Required action:
Give back the records in their entirety, exactly.

Entries provided:
=== Begin Enclosure ===

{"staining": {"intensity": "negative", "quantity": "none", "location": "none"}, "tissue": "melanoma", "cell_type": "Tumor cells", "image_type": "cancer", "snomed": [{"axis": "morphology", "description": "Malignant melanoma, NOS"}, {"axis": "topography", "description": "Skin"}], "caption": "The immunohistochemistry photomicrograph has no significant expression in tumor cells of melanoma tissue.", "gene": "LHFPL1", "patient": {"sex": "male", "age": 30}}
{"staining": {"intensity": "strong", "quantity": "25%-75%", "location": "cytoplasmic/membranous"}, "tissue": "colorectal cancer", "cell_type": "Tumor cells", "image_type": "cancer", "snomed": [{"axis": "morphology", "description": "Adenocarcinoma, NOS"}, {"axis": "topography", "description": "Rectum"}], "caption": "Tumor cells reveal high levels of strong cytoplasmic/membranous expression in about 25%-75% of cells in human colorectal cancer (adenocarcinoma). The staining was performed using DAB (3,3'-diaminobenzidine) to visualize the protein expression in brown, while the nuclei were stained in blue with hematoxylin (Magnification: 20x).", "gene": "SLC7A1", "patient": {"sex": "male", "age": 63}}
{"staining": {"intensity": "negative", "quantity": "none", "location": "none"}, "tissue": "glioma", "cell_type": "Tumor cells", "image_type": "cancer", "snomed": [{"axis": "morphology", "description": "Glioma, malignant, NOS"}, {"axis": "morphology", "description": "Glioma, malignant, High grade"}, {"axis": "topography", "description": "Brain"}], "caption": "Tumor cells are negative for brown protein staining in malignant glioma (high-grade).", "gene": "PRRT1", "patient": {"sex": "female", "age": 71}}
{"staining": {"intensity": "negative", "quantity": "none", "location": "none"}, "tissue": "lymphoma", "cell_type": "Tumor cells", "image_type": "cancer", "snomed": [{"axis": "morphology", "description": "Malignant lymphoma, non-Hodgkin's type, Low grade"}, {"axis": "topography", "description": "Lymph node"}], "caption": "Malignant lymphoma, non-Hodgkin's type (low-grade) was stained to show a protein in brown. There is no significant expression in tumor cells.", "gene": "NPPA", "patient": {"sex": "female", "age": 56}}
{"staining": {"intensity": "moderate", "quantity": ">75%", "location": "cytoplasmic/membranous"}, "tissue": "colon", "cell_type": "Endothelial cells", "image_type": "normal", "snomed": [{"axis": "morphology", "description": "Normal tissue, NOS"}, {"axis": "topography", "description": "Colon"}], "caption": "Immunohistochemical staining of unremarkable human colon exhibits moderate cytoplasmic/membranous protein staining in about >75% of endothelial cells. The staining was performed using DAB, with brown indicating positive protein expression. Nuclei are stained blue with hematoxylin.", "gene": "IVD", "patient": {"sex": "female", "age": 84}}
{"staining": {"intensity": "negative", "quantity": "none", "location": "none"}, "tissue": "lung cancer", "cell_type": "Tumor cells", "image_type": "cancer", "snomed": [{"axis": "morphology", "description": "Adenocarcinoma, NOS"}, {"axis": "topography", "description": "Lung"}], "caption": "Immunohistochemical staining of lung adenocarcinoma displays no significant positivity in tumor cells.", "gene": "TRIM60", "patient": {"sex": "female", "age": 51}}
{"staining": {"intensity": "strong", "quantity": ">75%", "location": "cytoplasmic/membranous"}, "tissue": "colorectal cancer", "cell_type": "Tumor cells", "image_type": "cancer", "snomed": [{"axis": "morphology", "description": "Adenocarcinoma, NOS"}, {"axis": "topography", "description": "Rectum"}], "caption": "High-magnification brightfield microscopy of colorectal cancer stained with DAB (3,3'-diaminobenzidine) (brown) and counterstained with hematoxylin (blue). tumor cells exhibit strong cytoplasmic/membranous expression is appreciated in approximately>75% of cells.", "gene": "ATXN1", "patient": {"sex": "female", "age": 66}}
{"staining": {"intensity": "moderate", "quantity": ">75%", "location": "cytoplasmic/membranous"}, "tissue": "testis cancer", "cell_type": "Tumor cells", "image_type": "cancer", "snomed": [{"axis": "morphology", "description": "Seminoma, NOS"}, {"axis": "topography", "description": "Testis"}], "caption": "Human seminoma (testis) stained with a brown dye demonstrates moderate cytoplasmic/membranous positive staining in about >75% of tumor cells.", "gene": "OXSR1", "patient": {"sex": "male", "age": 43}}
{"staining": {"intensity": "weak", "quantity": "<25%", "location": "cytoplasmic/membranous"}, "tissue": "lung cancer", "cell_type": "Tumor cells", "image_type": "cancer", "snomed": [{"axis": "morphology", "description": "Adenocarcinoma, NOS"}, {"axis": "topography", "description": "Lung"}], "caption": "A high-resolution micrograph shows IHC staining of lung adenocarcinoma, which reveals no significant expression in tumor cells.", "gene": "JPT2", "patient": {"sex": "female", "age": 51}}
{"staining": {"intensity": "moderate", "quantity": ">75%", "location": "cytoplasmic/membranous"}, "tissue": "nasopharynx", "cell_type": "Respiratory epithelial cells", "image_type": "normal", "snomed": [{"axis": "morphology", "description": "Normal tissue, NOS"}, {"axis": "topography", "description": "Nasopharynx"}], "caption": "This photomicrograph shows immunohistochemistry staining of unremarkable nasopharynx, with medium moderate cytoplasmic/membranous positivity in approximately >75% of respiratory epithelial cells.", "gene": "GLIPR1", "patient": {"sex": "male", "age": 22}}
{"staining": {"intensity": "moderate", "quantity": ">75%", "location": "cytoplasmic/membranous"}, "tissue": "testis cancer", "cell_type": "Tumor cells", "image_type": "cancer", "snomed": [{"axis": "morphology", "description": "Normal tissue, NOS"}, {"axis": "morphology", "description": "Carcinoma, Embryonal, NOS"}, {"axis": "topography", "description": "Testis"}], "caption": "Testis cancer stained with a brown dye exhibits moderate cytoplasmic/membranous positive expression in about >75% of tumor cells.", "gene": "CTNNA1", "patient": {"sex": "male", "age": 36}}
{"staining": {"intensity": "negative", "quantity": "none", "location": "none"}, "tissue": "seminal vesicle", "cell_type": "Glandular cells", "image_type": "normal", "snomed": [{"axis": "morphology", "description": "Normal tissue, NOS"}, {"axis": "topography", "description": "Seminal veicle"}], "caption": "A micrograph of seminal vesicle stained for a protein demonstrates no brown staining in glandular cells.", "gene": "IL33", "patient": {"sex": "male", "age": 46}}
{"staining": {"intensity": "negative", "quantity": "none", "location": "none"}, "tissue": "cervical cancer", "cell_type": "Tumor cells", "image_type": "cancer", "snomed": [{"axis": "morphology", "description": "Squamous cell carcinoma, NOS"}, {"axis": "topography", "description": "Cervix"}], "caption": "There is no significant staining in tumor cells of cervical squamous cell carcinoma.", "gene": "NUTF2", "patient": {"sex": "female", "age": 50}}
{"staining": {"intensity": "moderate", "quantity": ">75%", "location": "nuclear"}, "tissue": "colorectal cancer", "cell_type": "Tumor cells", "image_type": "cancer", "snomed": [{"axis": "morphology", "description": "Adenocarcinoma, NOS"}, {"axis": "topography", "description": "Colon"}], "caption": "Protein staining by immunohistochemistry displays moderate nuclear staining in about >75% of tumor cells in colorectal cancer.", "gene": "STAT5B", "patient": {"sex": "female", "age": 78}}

=== End Enclosure ===

Exercise solution:
{"staining": {"intensity": "negative", "quantity": "none", "location": "none"}, "tissue": "melanoma", "cell_type": "Tumor cells", "image_type": "cancer", "snomed": [{"axis": "morphology", "description": "Malignant melanoma, NOS"}, {"axis": "topography", "description": "Skin"}], "caption": "The immunohistochemistry photomicrograph has no significant expression in tumor cells of melanoma tissue.", "gene": "LHFPL1", "patient": {"sex": "male", "age": 30}}
{"staining": {"intensity": "strong", "quantity": "25%-75%", "location": "cytoplasmic/membranous"}, "tissue": "colorectal cancer", "cell_type": "Tumor cells", "image_type": "cancer", "snomed": [{"axis": "morphology", "description": "Adenocarcinoma, NOS"}, {"axis": "topography", "description": "Rectum"}], "caption": "Tumor cells reveal high levels of strong cytoplasmic/membranous expression in about 25%-75% of cells in human colorectal cancer (adenocarcinoma). The staining was performed using DAB (3,3'-diaminobenzidine) to visualize the protein expression in brown, while the nuclei were stained in blue with hematoxylin (Magnification: 20x).", "gene": "SLC7A1", "patient": {"sex": "male", "age": 63}}
{"staining": {"intensity": "negative", "quantity": "none", "location": "none"}, "tissue": "glioma", "cell_type": "Tumor cells", "image_type": "cancer", "snomed": [{"axis": "morphology", "description": "Glioma, malignant, NOS"}, {"axis": "morphology", "description": "Glioma, malignant, High grade"}, {"axis": "topography", "description": "Brain"}], "caption": "Tumor cells are negative for brown protein staining in malignant glioma (high-grade).", "gene": "PRRT1", "patient": {"sex": "female", "age": 71}}
{"staining": {"intensity": "negative", "quantity": "none", "location": "none"}, "tissue": "lymphoma", "cell_type": "Tumor cells", "image_type": "cancer", "snomed": [{"axis": "morphology", "description": "Malignant lymphoma, non-Hodgkin's type, Low grade"}, {"axis": "topography", "description": "Lymph node"}], "caption": "Malignant lymphoma, non-Hodgkin's type (low-grade) was stained to show a protein in brown. There is no significant expression in tumor cells.", "gene": "NPPA", "patient": {"sex": "female", "age": 56}}
{"staining": {"intensity": "moderate", "quantity": ">75%", "location": "cytoplasmic/membranous"}, "tissue": "colon", "cell_type": "Endothelial cells", "image_type": "normal", "snomed": [{"axis": "morphology", "description": "Normal tissue, NOS"}, {"axis": "topography", "description": "Colon"}], "caption": "Immunohistochemical staining of unremarkable human colon exhibits moderate cytoplasmic/membranous protein staining in about >75% of endothelial cells. The staining was performed using DAB, with brown indicating positive protein expression. Nuclei are stained blue with hematoxylin.", "gene": "IVD", "patient": {"sex": "female", "age": 84}}
{"staining": {"intensity": "negative", "quantity": "none", "location": "none"}, "tissue": "lung cancer", "cell_type": "Tumor cells", "image_type": "cancer", "snomed": [{"axis": "morphology", "description": "Adenocarcinoma, NOS"}, {"axis": "topography", "description": "Lung"}], "caption": "Immunohistochemical staining of lung adenocarcinoma displays no significant positivity in tumor cells.", "gene": "TRIM60", "patient": {"sex": "female", "age": 51}}
{"staining": {"intensity": "strong", "quantity": ">75%", "location": "cytoplasmic/membranous"}, "tissue": "colorectal cancer", "cell_type": "Tumor cells", "image_type": "cancer", "snomed": [{"axis": "morphology", "description": "Adenocarcinoma, NOS"}, {"axis": "topography", "description": "Rectum"}], "caption": "High-magnification brightfield microscopy of colorectal cancer stained with DAB (3,3'-diaminobenzidine) (brown) and counterstained with hematoxylin (blue). tumor cells exhibit strong cytoplasmic/membranous expression is appreciated in approximately>75% of cells.", "gene": "ATXN1", "patient": {"sex": "female", "age": 66}}
{"staining": {"intensity": "moderate", "quantity": ">75%", "location": "cytoplasmic/membranous"}, "tissue": "testis cancer", "cell_type": "Tumor cells", "image_type": "cancer", "snomed": [{"axis": "morphology", "description": "Seminoma, NOS"}, {"axis": "topography", "description": "Testis"}], "caption": "Human seminoma (testis) stained with a brown dye demonstrates moderate cytoplasmic/membranous positive staining in about >75% of tumor cells.", "gene": "OXSR1", "patient": {"sex": "male", "age": 43}}
{"staining": {"intensity": "weak", "quantity": "<25%", "location": "cytoplasmic/membranous"}, "tissue": "lung cancer", "cell_type": "Tumor cells", "image_type": "cancer", "snomed": [{"axis": "morphology", "description": "Adenocarcinoma, NOS"}, {"axis": "topography", "description": "Lung"}], "caption": "A high-resolution micrograph shows IHC staining of lung adenocarcinoma, which reveals no significant expression in tumor cells.", "gene": "JPT2", "patient": {"sex": "female", "age": 51}}
{"staining": {"intensity": "moderate", "quantity": ">75%", "location": "cytoplasmic/membranous"}, "tissue": "nasopharynx", "cell_type": "Respiratory epithelial cells", "image_type": "normal", "snomed": [{"axis": "morphology", "description": "Normal tissue, NOS"}, {"axis": "topography", "description": "Nasopharynx"}], "caption": "This photomicrograph shows immunohistochemistry staining of unremarkable nasopharynx, with medium moderate cytoplasmic/membranous positivity in approximately >75% of respiratory epithelial cells.", "gene": "GLIPR1", "patient": {"sex": "male", "age": 22}}
{"staining": {"intensity": "moderate", "quantity": ">75%", "location": "cytoplasmic/membranous"}, "tissue": "testis cancer", "cell_type": "Tumor cells", "image_type": "cancer", "snomed": [{"axis": "morphology", "description": "Normal tissue, NOS"}, {"axis": "morphology", "description": "Carcinoma, Embryonal, NOS"}, {"axis": "topography", "description": "Testis"}], "caption": "Testis cancer stained with a brown dye exhibits moderate cytoplasmic/membranous positive expression in about >75% of tumor cells.", "gene": "CTNNA1", "patient": {"sex": "male", "age": 36}}
{"staining": {"intensity": "negative", "quantity": "none", "location": "none"}, "tissue": "seminal vesicle", "cell_type": "Glandular cells", "image_type": "normal", "snomed": [{"axis": "morphology", "description": "Normal tissue, NOS"}, {"axis": "topography", "description": "Seminal veicle"}], "caption": "A micrograph of seminal vesicle stained for a protein demonstrates no brown staining in glandular cells.", "gene": "IL33", "patient": {"sex": "male", "age": 46}}
{"staining": {"intensity": "negative", "quantity": "none", "location": "none"}, "tissue": "cervical cancer", "cell_type": "Tumor cells", "image_type": "cancer", "snomed": [{"axis": "morphology", "description": "Squamous cell carcinoma, NOS"}, {"axis": "topography", "description": "Cervix"}], "caption": "There is no significant staining in tumor cells of cervical squamous cell carcinoma.", "gene": "NUTF2", "patient": {"sex": "female", "age": 50}}
{"staining": {"intensity": "moderate", "quantity": ">75%", "location": "nuclear"}, "tissue": "colorectal cancer", "cell_type": "Tumor cells", "image_type": "cancer", "snomed": [{"axis": "morphology", "description": "Adenocarcinoma, NOS"}, {"axis": "topography", "description": "Colon"}], "caption": "Protein staining by immunohistochemistry displays moderate nuclear staining in about >75% of tumor cells in colorectal cancer.", "gene": "STAT5B", "patient": {"sex": "female", "age": 78}}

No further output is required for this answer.